Consider this – breaking news is breaking the news.
While the newer news outlet, Buzzfeed, may have jumped the
gun a bit to try and break a story, it isn’t the first time any media service
has made this mistake – and it won’t be the last. There was a well-known
network news anchor who depended upon his team of producers – Dan Rather. The CBS
News team thought they were breaking the story about George W. Bush’s
questionable service in the Air National Guard, but it came down to a lot of hearsay
and no confirmable facts. Even now, respectable, mainstream media outlets, are
trying to out-do each other and the plethora of online news startups (or “upstarts”
as some think of these non-standard news sources). Even social media is a
challenge to those traditional sources, since anyone with a smartphone and a
Twitter account can post from the scene of any event, beating those “legitimate”
journalists from getting the scoop.
As part of the business, news services want to be the first
to every story. This is how they get the ratings, which then gets the
advertisers, and that’s what pays the bills in most traditional media models.
The “always on” capability of the general public – what I refer to as hyperconnectivity – defeats a lot of the
efforts of the news outlets to be that “breaking news” source. More often, even
the newer, hyperlocal news sites, still find their latest stories from social
media, and then rush to get the details before a competitor can get the story
out.
Because of this, the cry of “fake news” is becoming common. While
there are certainly questionable sources out there – those created with a deep
bias for or against a certain person or cause – not all news outlets are
actually fake. However, even the legitimate news from traditional services or
internet-based sites can suffer because they are lumped into the generalized
grouping of “news” – even the most stalwart and trusted media companies of the
past suffer from the accusation of falsifying their reports, misrepresenting
the facts, and only trying to sensationalize one side of a story.

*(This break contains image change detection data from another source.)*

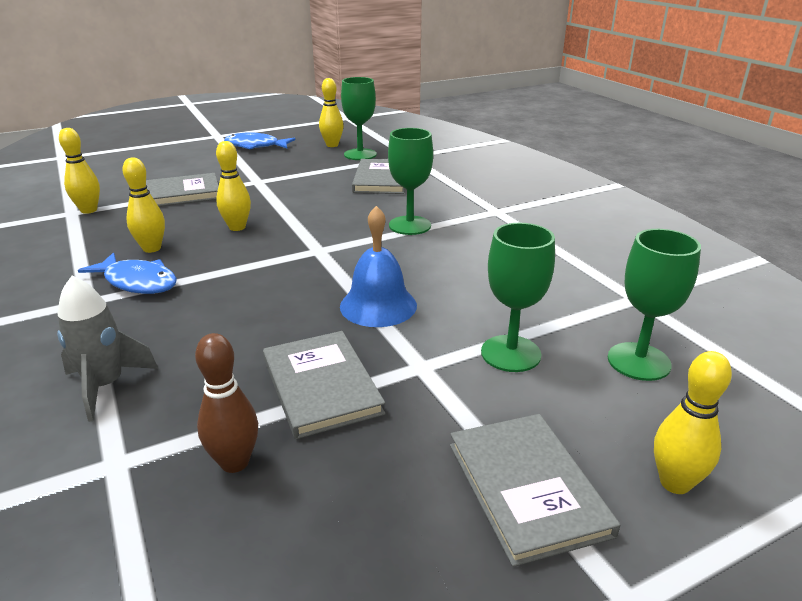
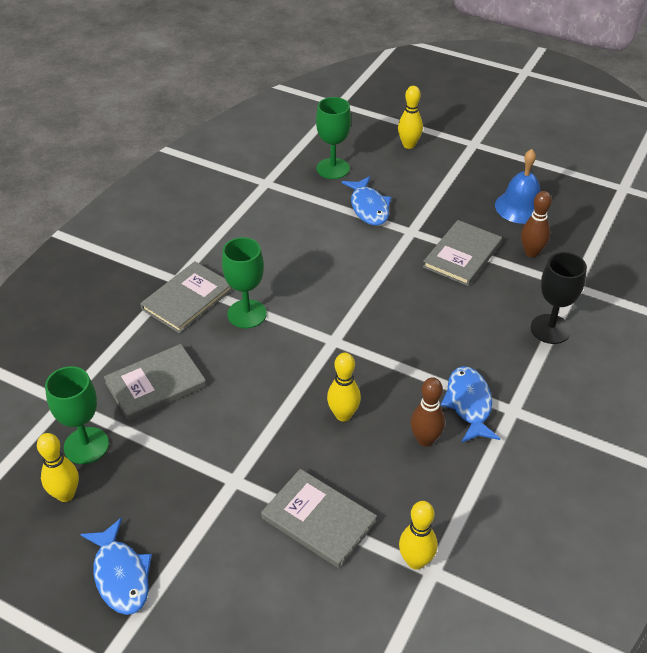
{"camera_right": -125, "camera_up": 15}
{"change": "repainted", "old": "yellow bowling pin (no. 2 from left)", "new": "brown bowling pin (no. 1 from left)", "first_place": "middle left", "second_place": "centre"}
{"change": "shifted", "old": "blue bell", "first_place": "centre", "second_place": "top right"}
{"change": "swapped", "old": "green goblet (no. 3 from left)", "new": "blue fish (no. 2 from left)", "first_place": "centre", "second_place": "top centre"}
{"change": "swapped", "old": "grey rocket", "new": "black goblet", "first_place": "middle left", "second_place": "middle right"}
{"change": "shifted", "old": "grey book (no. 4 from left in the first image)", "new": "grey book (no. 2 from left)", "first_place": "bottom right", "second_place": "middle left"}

While it is up to news agencies to ultimately “get the facts
right” in their reporting, the public needs to remember there are basically
three sides to a story; two of them are based upon the opinions of the opposing
sides, the third is the truth between them. Sometimes it isn’t worth it to be
first on the scene, but instead to be thorough and get all the facts to present
a well-researched article for the readers and viewers to form their own
opinion. Too much sensationalizing and polarizing of the story is part of the
reason there is such controversy in this country now.